R interface
treepplr is an interface for using the TreePPL program. All functions start
with tp_ to easily distinguish them from functions from other packages.
The three necessary parts for doing analysis with TreePPL are: model, data and inference machinery.
Model
You can choose a model in TreePPL language from our library or you can write your own model.
To list all available models in our library, use tp_model_library() to retrieve
the models within the TreePPL github repository.
model_lib <- tp_model_library()
To use one of these models you just need its name in model_lib$model_name.
If you want to use your own custom model, you will need to write it in TreePPL
language and pass it to an R object that contains either the full path to the
.tppl file containing the model, or a string with the full model.
# import a model from file
model_path <- "path/to/my_model.tppl"
Data
TreePPL only reads a custom JSON format, so treepplr converts a variety of
input data to this format and writes to file, which will then be used by TreePPL.
Here are some examples:
# for models that only need a phylogenetic tree
phylo <- ape::read.tree(file = "path/to/your/file.tre")
data_path <- tp_data(data_input = phylo)
# or sequence data
fasta_file <- "path/to/your/file.fasta"
data_path <- tp_data(data_input = fasta_file)

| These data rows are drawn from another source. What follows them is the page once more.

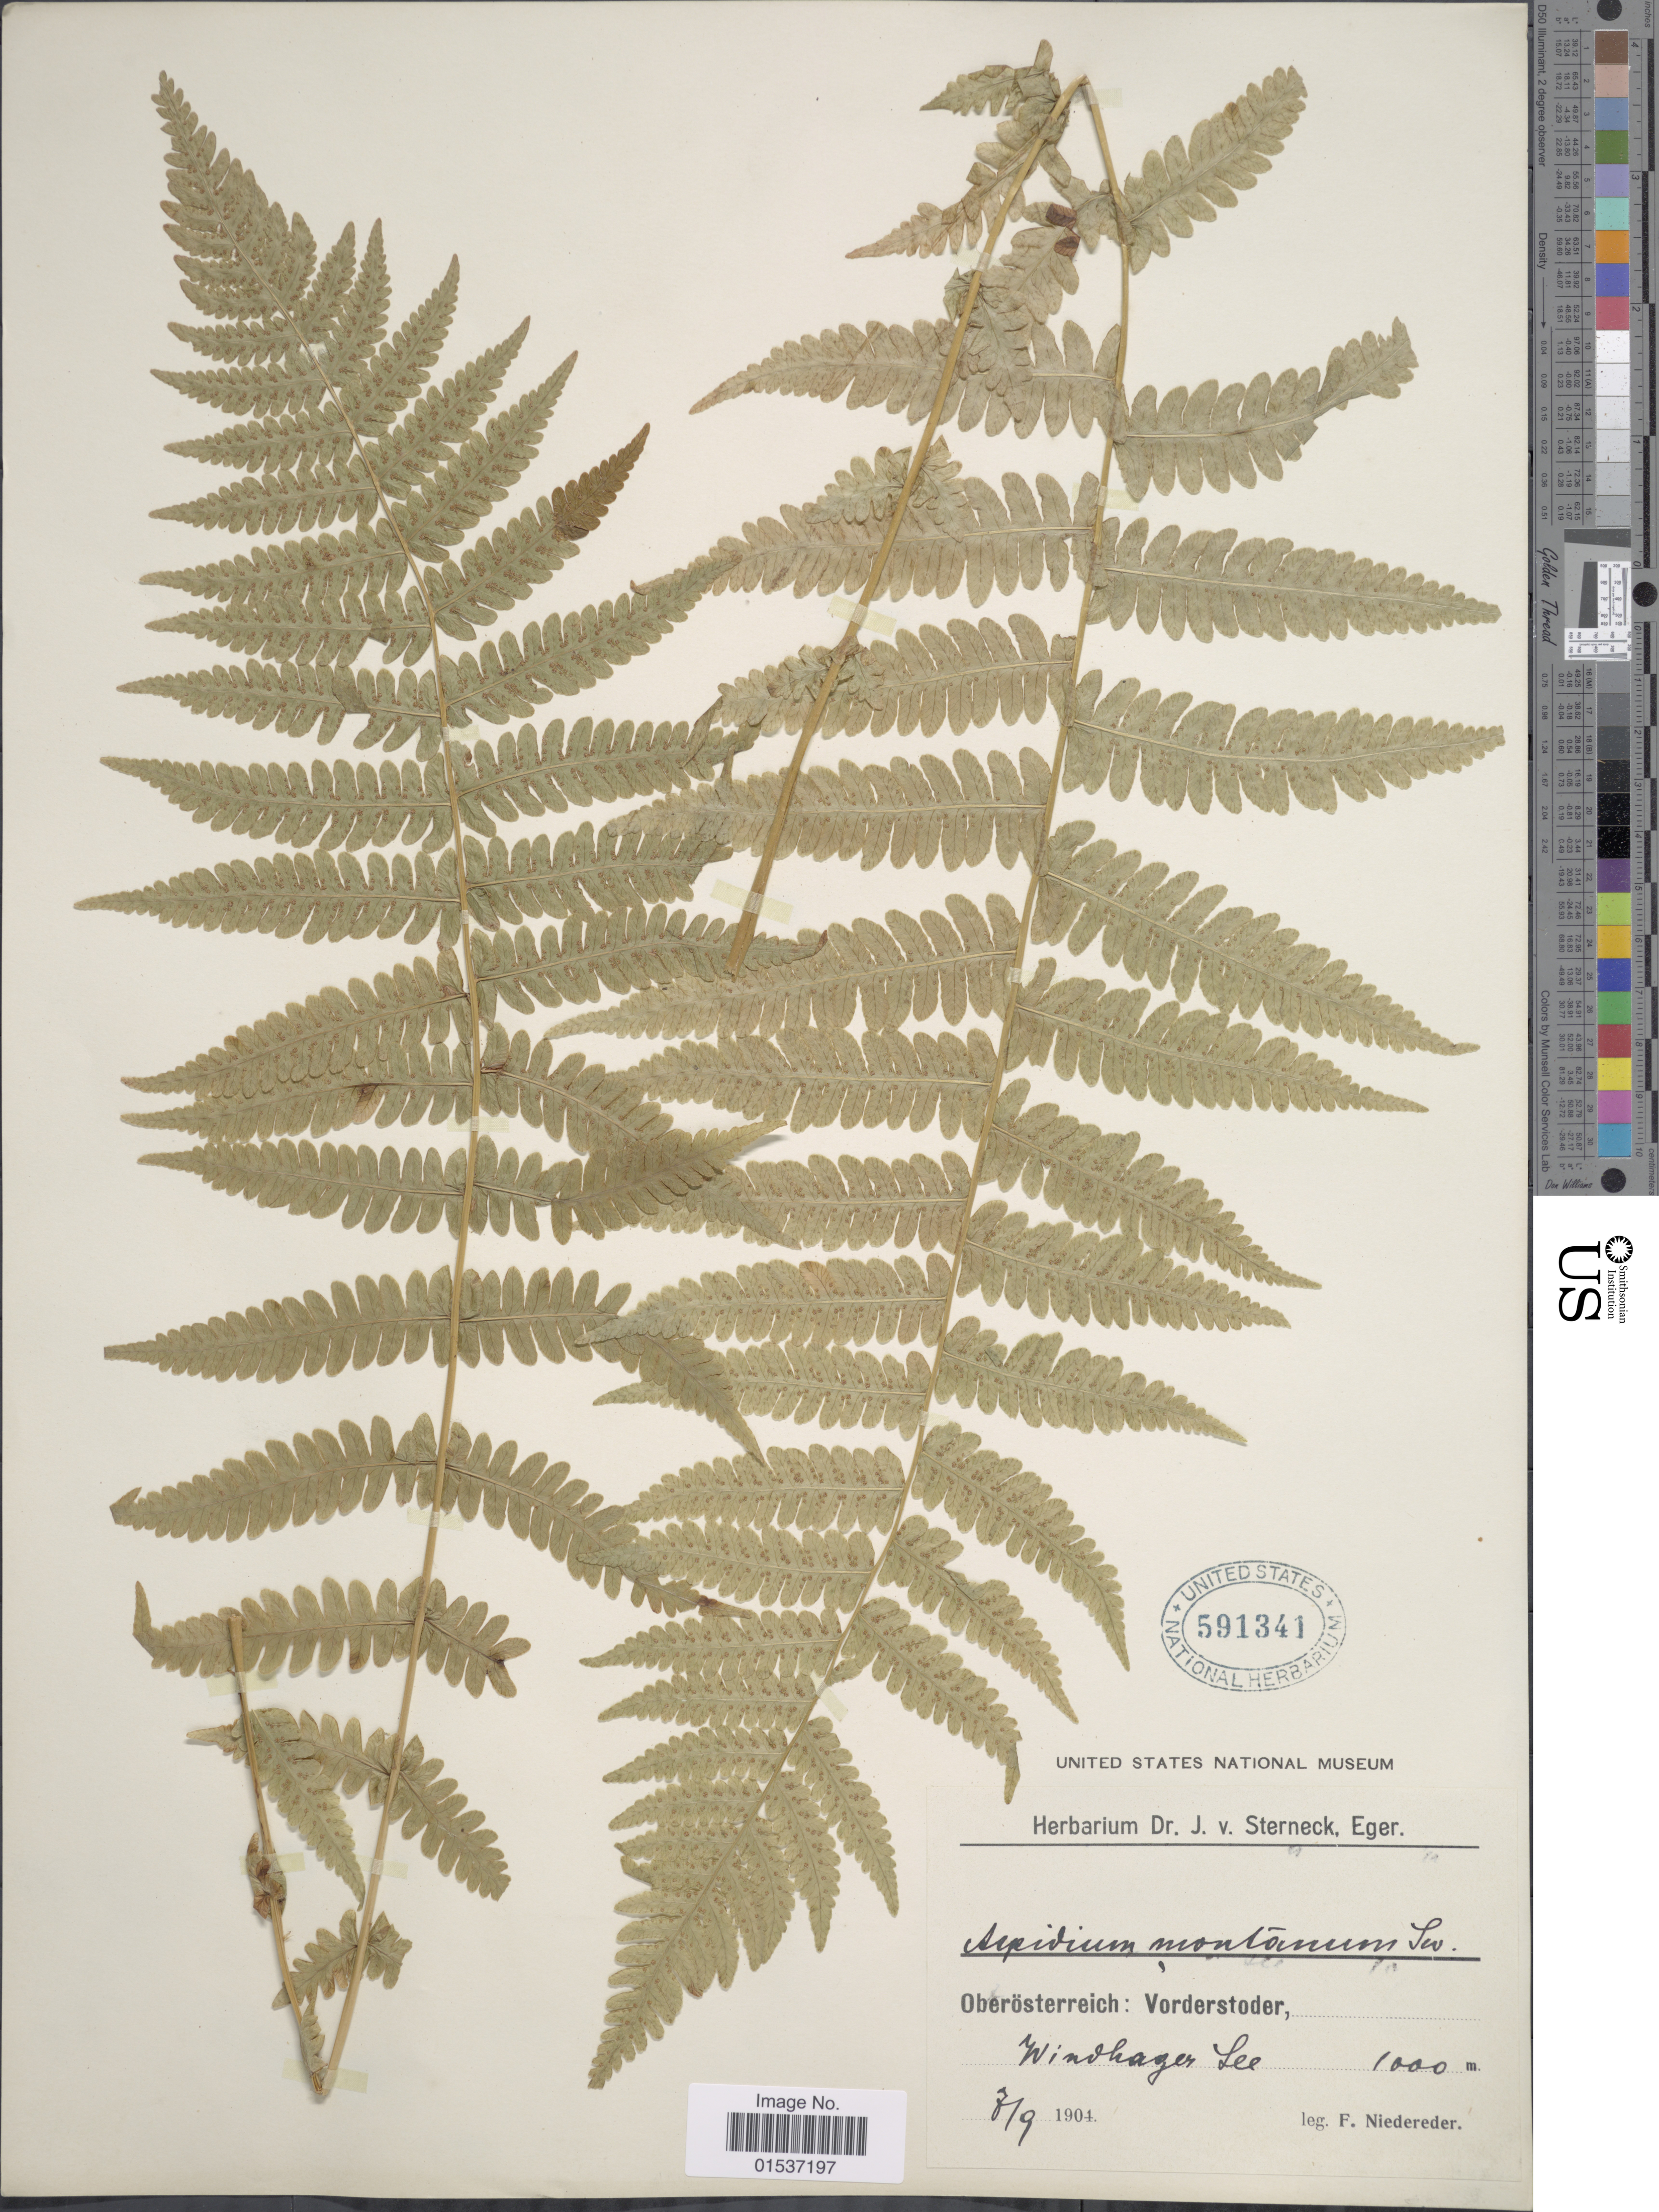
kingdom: Plantae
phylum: Tracheophyta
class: Polypodiopsida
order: Polypodiales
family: Thelypteridaceae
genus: Oreopteris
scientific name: Oreopteris limbosperma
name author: (All.) K. Iwats.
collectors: F. Niedereder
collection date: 1904-09-07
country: Austria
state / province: Oberosterreich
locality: Oberosterreich: Vorderstoder, Windhagen See.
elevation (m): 1000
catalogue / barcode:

As for models, you can also use test datasets from the TreePPL library by passing the name of the model (we'll come back to this later).
Inference method
TreePPL offers a variety of inference methods. Different methods work best for different models. See the model library for our recommendations of which inference methods to choose for each model.
Compilation
Once you have chosen the model and the inference method you want to use, you can compile your model to en executable that also contains the necessary machinery to run the chosen inference method.
# Using a model from the library and a Sequential Monte Carlo method
exe_path <- tp_compile(model = "crbd", method = "smc-apf", particles = 10000)
# Using a custom model and a Markov chain Monte Carlo method
exe_path <- tp_compile(model = model_path, method = "mcmc-lightweight",
iterations = 10000)
Running
Now you are ready to run your analysis. All you have to do is to pass your data to the compiled executable and choose how many independent runs you want to do.
output <- tp_run(compiled_model = exe_path, data = data_path, n_runs = 4)
Convergence
Then you can parse your output to produce a data frame and check for convergence.
# If using SMC
output_df_smc <- tp_parse_smc(output)
tp_smc_convergence(output_df_smc)
# If using MCMC
output_df_mcmc <- tp_parse_mcmc(output)
Post-processing
Different models produce different outputs and thus require different post-processing. See the model-specific tutorials for ways to process your TreePPL output.